Cumhurbaşkanı ve AK Parti Genel Başkanı Recep Tayyip Erdoğan, AK Parti Genişletilmiş İl Başkanları toplantısında değerlendirmelerde bulundu. Erdoğan, son günlerde kamuoyunu meşgul eden seçim tarihine yönelik söylemler hakkında da konuştu.
Haziran ayında yapılması planlanan seçimlerin daha erken yapılabileceğini belirten Erdoğan, “Sizlerle birlikte tüm milletimizin büyük umutlar ve heyecanlarla girdiği 2023 yılı inşallah hayırlara vesile olacaktır. Kuruluşumuzun 21,5 yılını ve iktidarımızın 20 yılını geride bıraktığımız şu günlerde yeni bir imtihanın da eşiğindeyiz. Mevsim şartlarını dikkate alarak belki biraz öne çekerek tarihini güncelleyeceğimiz 2023 seçimlerinin önemini en iyi sizler biliyorsunuz. Milletin kurduğu, iktidara getirdiği ve her mücadelesinde yanında yer aldığı bir siyasi teşekkül olarak tarif ettiğimiz AK Parti’nin bu imtihanı da başarıyla geçmesini sağlamak öncelikle bizlerin, buradaki heyetin sorumluluğundadır.” dedi.
Erdoğan’ın açıklamalarından satır başları:
“Şu gerçeğin altını bir kez daha çizmek istiyorum.
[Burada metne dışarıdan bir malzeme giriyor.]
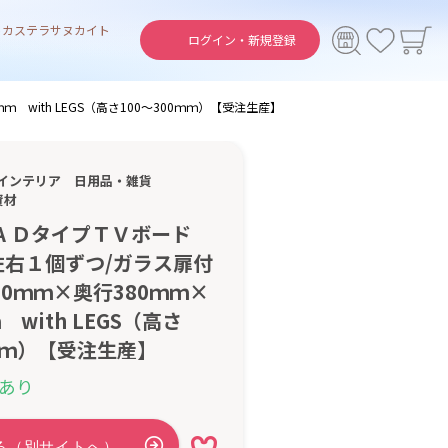
ト
カステラ
サヌカイト
ログイン・
新規登録
 with LEGS（高さ100〜300ｍｍ）【受注生産】
インテリア
日用品・雑貨
資材
IBA ＤタイプＴＶボード
左右１個ずつ/ガラス扉付
90ｍｍ×奥行380ｍｍ×
 with LEGS（高さ
0ｍｍ）【受注生産】
あり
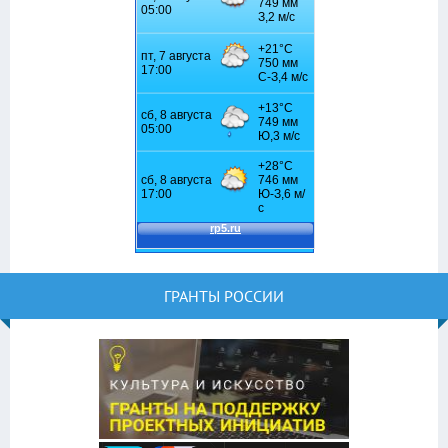
ГРАНТЫ РОССИИ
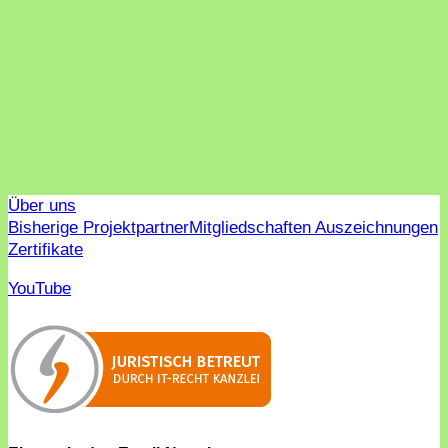
Über uns
Bisherige Projektpartner
Mitgliedschaften Auszeichnungen
Zertifikate
YouTube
AK Parti resmen kurulduğu 14 Ağustos 2001 tarihinden bugüne kadar sadece girdiği her seçimi kazanmakla kalmamış milletimizin gönlündeki yerini de sürekli güçlendirmiştir. Bu gücün en müşahhas tezahürlerinden birini üye sayımızda görmek mümkündür. Kuruluşumuzun ardından girdiğimiz ilk seçim yılı olan 2002’de üye sayımız 400 binler seviyesindeydi. Bir sonraki seçim yılı olan 2007’de üye sayımız 1 milyon 350 bine yükseldi. Ardından 2011’de üye sayımız 4,4 milyonu buldu. 2015 yılında üye sayımız 9 milyonun üzerine, 2018 yılında 10 milyon sınırına çıktı. Yargıtay Başsavcılığı tarafından açıklanan kayıtlara göre 2023 yılına 11 milyon 241 bin üyeyle girdik.
Diğer partilerin üye sayılarını vereceğim. İsterseniz 3 ile çarpın AK Parti’nin sayısına yetişemez. Cumhuriyet tarihimiz boyunca bir siyasi partinin erişebildiği en yüksek üyeye sahibiz. Rekor üye sayısına ulaşmak elbette kolay değildir. Aradan geçen 21 yıla rağmen ilk günkü inançla çalışarak bu başarıya ulaştık. Her inançtan, her kökenden insanımızla topyekün milletimizi kendine ve devletine güvenen bir dünya gücü haline getirmek en büyük şeref payemizdir. Üye çalışmalarımızı sürekli daha yukarıya taşımakta kararlıyız. Dünyadaki ve bölgedeki her gelişme ülkemizi de etkiliyor. Türkiye’nin diğer ülkelerden farkı altyapıya sahip olmasıdır.
2012, 2013, 2014 yıllarında milli gelirimizden enflasyona, faiz oranlarından, büyük projelerin ritmine kadar tarihi bir yükseliş yakalamıştık. Gezi olayları bahanesiyle önümüzde konan talepler ile Türkiye’ye dur ikazı yaptılar. 17-25 Aralık’ta kumpaslar devreye sokuldu. Ordu içine sızdırdıkları hainlerle başlattıkları 15 Temmuz darbesi de milletimizin sinesine çarpıp akamete uğradı. Kovid-19 salgınıyla başlayan süreç, uzunca bir süredir bizi köşeye sıkıştırmaya, diz çöktürmeye çalışanların aslında nasıl bir kırılgan siyasi mimariye sahip olduğunu gösterdi.
Bu sabah Sayın Putin ile bir görüşme oldu, etraflıca savaşı ele aldık. Bunun yanında bölgede neler yapabileceğimizi konuştuk. Suriye’deki gelişmeler, Rusya-Türkiye-Suriye olan bakanlarımızın bir araya gelişiyle bir süreç başlattık. Dışişleri Bakanlarımızı 3’lü olarak bir araya getireceğiz. Daha sonra da liderler olarak bir araya geleceğiz.”